Primary data deduplication in storage products
Data deduplication on mainstream supplier primary storage is mostly a feature on midrange NAS storage products and is often single instance storage.
Here is a rundown of what is available and the approaches to primary deduplication taken by array suppliers.
Dell's PowerVault series of NAS devices use Windows Storage Server's single instance storage capability to deduplicate primary data. Operating at file level, the post-process technology scans storage volumes for duplicated files. When the service finds a duplicate, it copies it into a central folder and replaces the duplicate with a link to the central copy.
EMC's deduplication is post-process single instance storage that operates on flash drives as well as spinning media. It runs on all midrange VNX unified storage platform devices except the entry level VNX5100. The process compresses a file, gives it a hash value, then compares it to existing files. If a match is found, one is deleted.
HP, like Dell, offers single instance storage via Windows Storage Server on its Proliant NAS storage servers.
IBM offers block-level, post-process deduplication as a no-cost option for its N-series midrange NAS systems. It works using a 4K data block hashing algorithm to filter out potential duplicates, then performs a byte-by-byte comparison to guarantee a perfect match before the duplicate block is deleted.
NetApp's FAS series of filers uses post-process, block-level deduplication that can be invoked automatically or scheduled through the command line interface or via the company's management GUI. It works by storing the hash signatures of each 4K block in a database, detecting identical signatures, then comparing that pair of blocks byte-by-byte. If identical, the duplicate is deleted and a change log entry is created.
Start-ups build in primary deduplication
In contrast to the mainstream suppliers primary, deduplication is seen as an opportunity by storage start-ups and is usually sub-file deduplication rather than single instance storage.
Analyst Greg Schulz of StorageIO said: “Start-ups generally have the advantage with clean sheet approaches, in that they don’t have the backwards compatibility or installed base to be concerned about.”
Data deduplication has been incorporated by start-ups into new architectures that use it explicitly for primary data use cases.

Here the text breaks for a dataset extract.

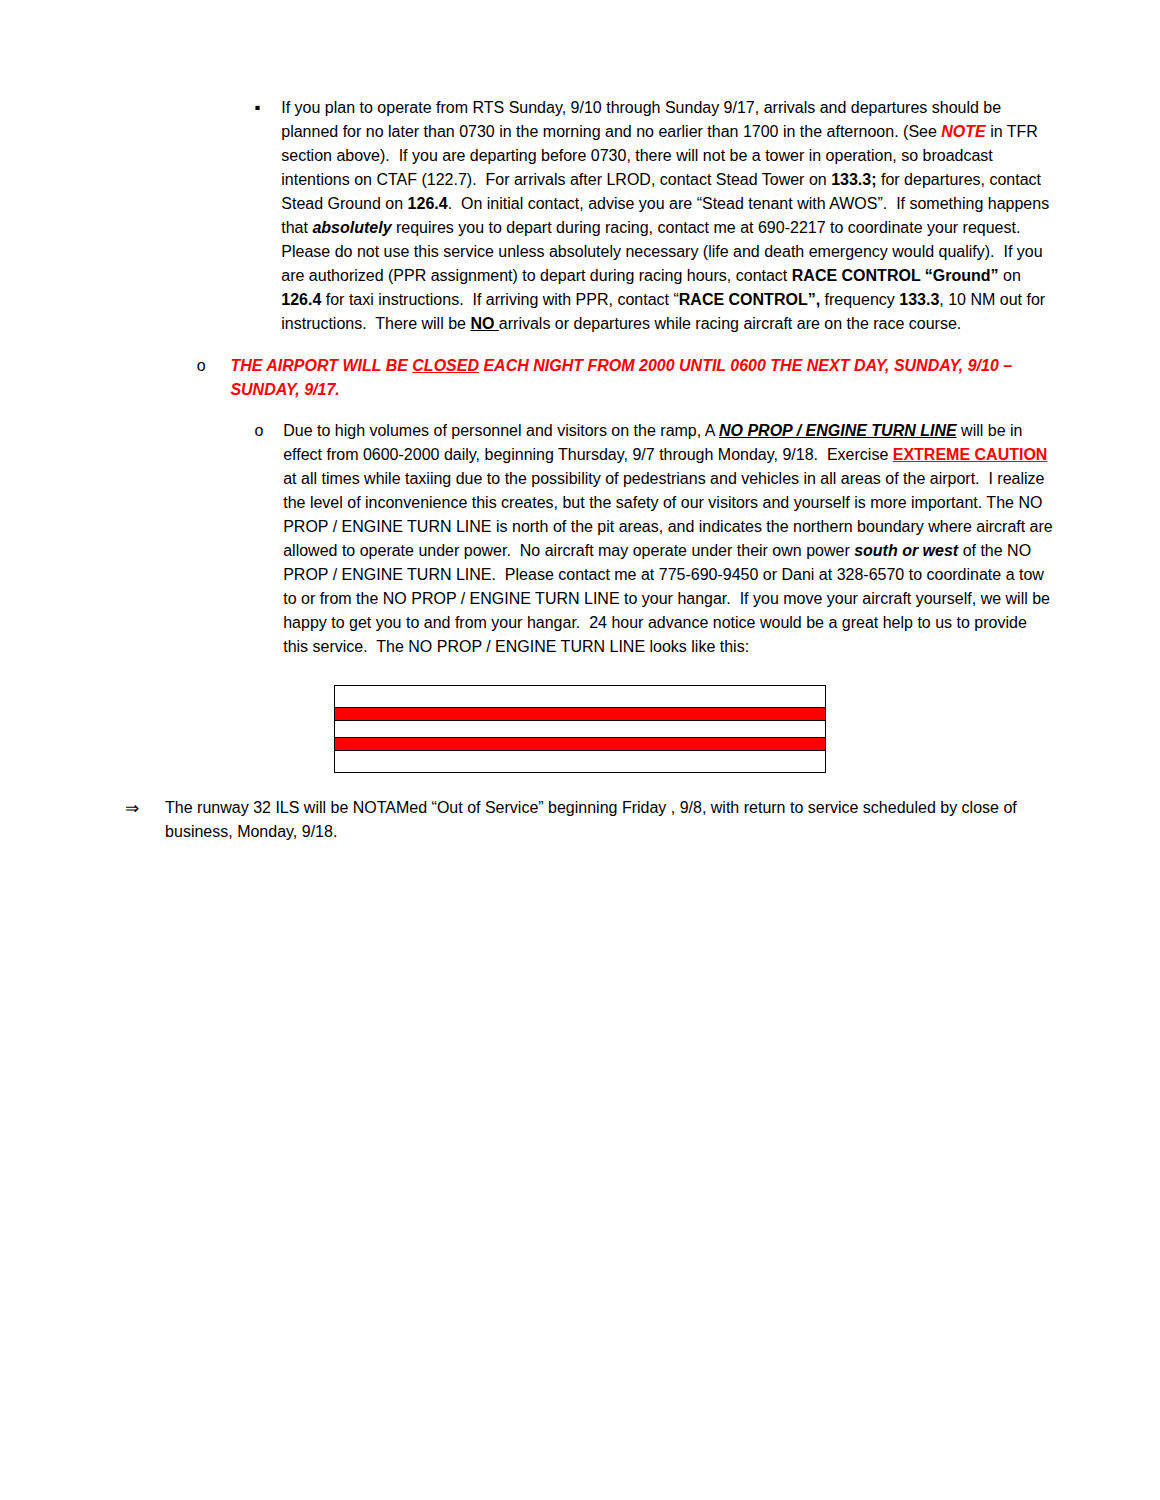If you plan to operate from RTS Sunday, 9/10 through Sunday 9/17, arrivals and departures should be planned for no later than 0730 in the morning and no earlier than 1700 in the afternoon. (See NOTE in TFR section above). If you are departing before 0730, there will not be a tower in operation, so broadcast intentions on CTAF (122.7). For arrivals after LROD, contact Stead Tower on 133.3; for departures, contact Stead Ground on 126.4. On initial contact, advise you are “Stead tenant with AWOS”. If something happens that absolutely requires you to depart during racing, contact me at 690-2217 to coordinate your request. Please do not use this service unless absolutely necessary (life and death emergency would qualify). If you are authorized (PPR assignment) to depart during racing hours, contact RACE CONTROL “Ground” on 126.4 for taxi instructions. If arriving with PPR, contact “RACE CONTROL”, frequency 133.3, 10 NM out for instructions. There will be NO arrivals or departures while racing aircraft are on the race course.
THE AIRPORT WILL BE CLOSED EACH NIGHT FROM 2000 UNTIL 0600 THE NEXT DAY, SUNDAY, 9/10 – SUNDAY, 9/17.
Due to high volumes of personnel and visitors on the ramp, A NO PROP / ENGINE TURN LINE will be in effect from 0600-2000 daily, beginning Thursday, 9/7 through Monday, 9/18. Exercise EXTREME CAUTION at all times while taxiing due to the possibility of pedestrians and vehicles in all areas of the airport. I realize the level of inconvenience this creates, but the safety of our visitors and yourself is more important. The NO PROP / ENGINE TURN LINE is north of the pit areas, and indicates the northern boundary where aircraft are allowed to operate under power. No aircraft may operate under their own power south or west of the NO PROP / ENGINE TURN LINE. Please contact me at 775-690-9450 or Dani at 328-6570 to coordinate a tow to or from the NO PROP / ENGINE TURN LINE to your hangar. If you move your aircraft yourself, we will be happy to get you to and from your hangar. 24 hour advance notice would be a great help to us to provide this service. The NO PROP / ENGINE TURN LINE looks like this:
The runway 32 ILS will be NOTAMed “Out of Service” beginning Friday , 9/8, with return to service scheduled by close of business, Monday, 9/18.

Tegile and Nimble, for example, sell appliances that contain mixed flash and spinning disk drives. They use data deduplication to store the bulk of lesser used data in a deduplicated state on cost-effective Sata drives and rehydrate it when it is moved to fast flash storage as hot data. This approach allows such suppliers to claim big savings in disk capacity use.
Meanwhile, FreeNAS and Nexenta's open source storage operating systems are built on ZFS and use its inline, block-level, hash signature-based data deduplication, with the option to additionally verify matching blocks.
NexGen uses a different approach to deduplication. It uses metadata, not hashing, to locate duplicate data, then deduplicates only when resources become available. This approach is more capacity-efficient, according to the company.
Pure flash array suppliers are also implementing deduplication. Nimbus, for example, reduces capacity usage with inline deduplication allied to thin provisioning. SolidFire and Pure Storage offer similar benefits but add compression.